Stanford University near Palo Alto, California, tries to eliminate the possibility of conflicts with donors by surveying its professors. Before the school launched a $4.3 billion, five- year fundraising campaign in 2006, it asked the entire faculty and its academic departments to compile wish lists of needed projects.
The university encourages donors partly by giving them a menu of projects such as naming-rights gifts to choose from. For $25 million, a benefactor's name will be placed on a renovation of the Encina Commons, located behind one of the original collections of sandstone buildings built by railroad tycoon Leland Stanford.
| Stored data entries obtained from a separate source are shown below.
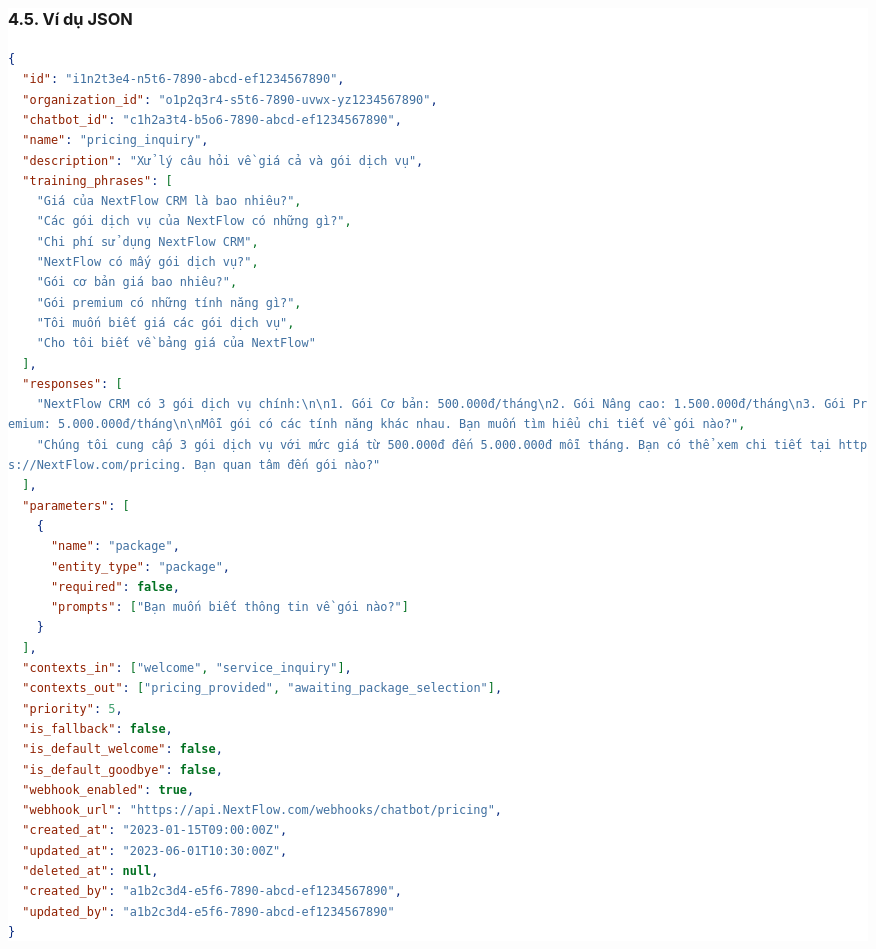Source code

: ### 4.5. Ví dụ JSON

```json
{
  "id": "i1n2t3e4-n5t6-7890-abcd-ef1234567890",
  "organization_id": "o1p2q3r4-s5t6-7890-uvwx-yz1234567890",
  "chatbot_id": "c1h2a3t4-b5o6-7890-abcd-ef1234567890",
  "name": "pricing_inquiry",
  "description": "Xử lý câu hỏi về giá cả và gói dịch vụ",
  "training_phrases": [
    "Giá của NextFlow CRM là bao nhiêu?",
    "Các gói dịch vụ của NextFlow có những gì?",
    "Chi phí sử dụng NextFlow CRM",
    "NextFlow có mấy gói dịch vụ?",
    "Gói cơ bản giá bao nhiêu?",
    "Gói premium có những tính năng gì?",
    "Tôi muốn biết giá các gói dịch vụ",
    "Cho tôi biết về bảng giá của NextFlow"
  ],
  "responses": [
    "NextFlow CRM có 3 gói dịch vụ chính:\n\n1. Gói Cơ bản: 500.000đ/tháng\n2. Gói Nâng cao: 1.500.000đ/tháng\n3. Gói Premium: 5.000.000đ/tháng\n\nMỗi gói có các tính năng khác nhau. Bạn muốn tìm hiểu chi tiết về gói nào?",
    "Chúng tôi cung cấp 3 gói dịch vụ với mức giá từ 500.000đ đến 5.000.000đ mỗi tháng. Bạn có thể xem chi tiết tại https://NextFlow.com/pricing. Bạn quan tâm đến gói nào?"
  ],
  "parameters": [
    {
      "name": "package",
      "entity_type": "package",
      "required": false,
      "prompts": ["Bạn muốn biết thông tin về gói nào?"]
    }
  ],
  "contexts_in": ["welcome", "service_inquiry"],
  "contexts_out": ["pricing_provided", "awaiting_package_selection"],
  "priority": 5,
  "is_fallback": false,
  "is_default_welcome": false,
  "is_default_goodbye": false,
  "webhook_enabled": true,
  "webhook_url": "https://api.NextFlow.com/webhooks/chatbot/pricing",
  "created_at": "2023-01-15T09:00:00Z",
  "updated_at": "2023-06-01T10:30:00Z",
  "deleted_at": null,
  "created_by": "a1b2c3d4-e5f6-7890-abcd-ef1234567890",
  "updated_by": "a1b2c3d4-e5f6-7890-abcd-ef1234567890"
}
```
A $250,000 donation can support a fund for needy students.
Exxon Donation
Benefactors rarely deviate from the university's preferred projects, says Martin Shell, Stanford's vice president for development. "We want to make sure we understand what the donor has agreed to and what we've agreed on, to make sure there's a meeting of minds so there's no confusion down the road," Shell says.
Stanford's tightly scripted fundraising program didn't prevent a blowup with Hollywood producer Stephen Bing. After Bing pledged $2.5 million for an undisclosed purpose, he learned that Exxon Mobil Corp. was running advertisements touting its earlier promise to donate up to $100 million to Stanford to support climate change and energy research.
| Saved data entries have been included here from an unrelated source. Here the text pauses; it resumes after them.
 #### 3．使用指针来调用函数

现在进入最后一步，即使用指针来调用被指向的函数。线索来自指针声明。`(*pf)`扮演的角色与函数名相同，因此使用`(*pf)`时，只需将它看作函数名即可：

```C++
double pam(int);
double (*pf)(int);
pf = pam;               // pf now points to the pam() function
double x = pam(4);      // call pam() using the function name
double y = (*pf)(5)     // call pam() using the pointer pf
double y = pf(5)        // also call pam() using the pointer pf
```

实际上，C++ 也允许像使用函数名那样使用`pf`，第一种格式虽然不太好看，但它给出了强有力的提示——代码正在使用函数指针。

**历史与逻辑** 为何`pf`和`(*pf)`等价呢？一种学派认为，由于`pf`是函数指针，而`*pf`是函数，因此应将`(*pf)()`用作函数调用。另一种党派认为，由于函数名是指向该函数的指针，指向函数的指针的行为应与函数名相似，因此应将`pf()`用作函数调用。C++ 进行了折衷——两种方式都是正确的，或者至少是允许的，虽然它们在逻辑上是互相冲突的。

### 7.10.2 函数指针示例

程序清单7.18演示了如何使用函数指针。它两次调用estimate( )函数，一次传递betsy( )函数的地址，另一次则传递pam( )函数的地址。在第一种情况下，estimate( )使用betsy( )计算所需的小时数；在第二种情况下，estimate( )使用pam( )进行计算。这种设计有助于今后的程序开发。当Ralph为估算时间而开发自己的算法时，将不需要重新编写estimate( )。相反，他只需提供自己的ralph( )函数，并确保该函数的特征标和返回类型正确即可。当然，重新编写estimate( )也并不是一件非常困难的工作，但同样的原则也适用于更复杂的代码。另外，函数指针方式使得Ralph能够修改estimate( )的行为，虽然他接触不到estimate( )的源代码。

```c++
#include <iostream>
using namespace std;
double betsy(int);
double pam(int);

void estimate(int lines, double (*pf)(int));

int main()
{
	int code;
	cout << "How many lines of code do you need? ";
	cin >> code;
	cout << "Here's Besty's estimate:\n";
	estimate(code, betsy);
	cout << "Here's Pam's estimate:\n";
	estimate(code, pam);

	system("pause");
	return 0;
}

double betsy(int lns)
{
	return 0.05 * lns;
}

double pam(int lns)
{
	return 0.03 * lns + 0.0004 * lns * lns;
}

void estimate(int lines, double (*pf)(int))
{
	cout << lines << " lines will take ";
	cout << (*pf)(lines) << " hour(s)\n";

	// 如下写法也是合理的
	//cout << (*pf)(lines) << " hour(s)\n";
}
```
Bing, who backs environmental causes, demanded that Stanford prevent Exxon from using the school's good name in its marketing to promote itself as a green company. A group of alumni rallied to Bing's cause and lobbied the school's board of trustees to vote their shares in support of a 2007 Exxon shareholder resolution calling on the oil giant to reduce its contributions to global warming.
But that wasn't enough for Bing, who rescinded his donation in 2007 because Stanford refused to end its relationship with Exxon. Bing declined to comment.
Ayn Rand
Allison, who promotes Ayn Rand's writings, will likely generate more conflicts on campuses as he seeks to expand his foundation's gifts to 200 schools nationwide. In 2006, Meredith College in Raleigh, North Carolina, gave up a seven-year, $420,000 grant from the BB&T foundation after some faculty bristled at the president's decision to accept the money on the condition that the school teach "Atlas Shrugged."
After Guilford College in Greensboro, North Carolina, accepted a 10-year, $500,000 grant from Allison's foundation, Richard Zweigenhaft, a professor of psychology, protested the decision in an article for Academe, a magazine published by the American Association of University Professors. He said the appropriate faculty committees weren't consulted before the school decided to take the money.
"This deal with BB&T was simply an egregious case of the college administration deciding to sell a chunk of the curriculum," Zweigenhaft says.
As private donors gain more power on campuses, it's just the kind of shift away from state control that Rand would applaud.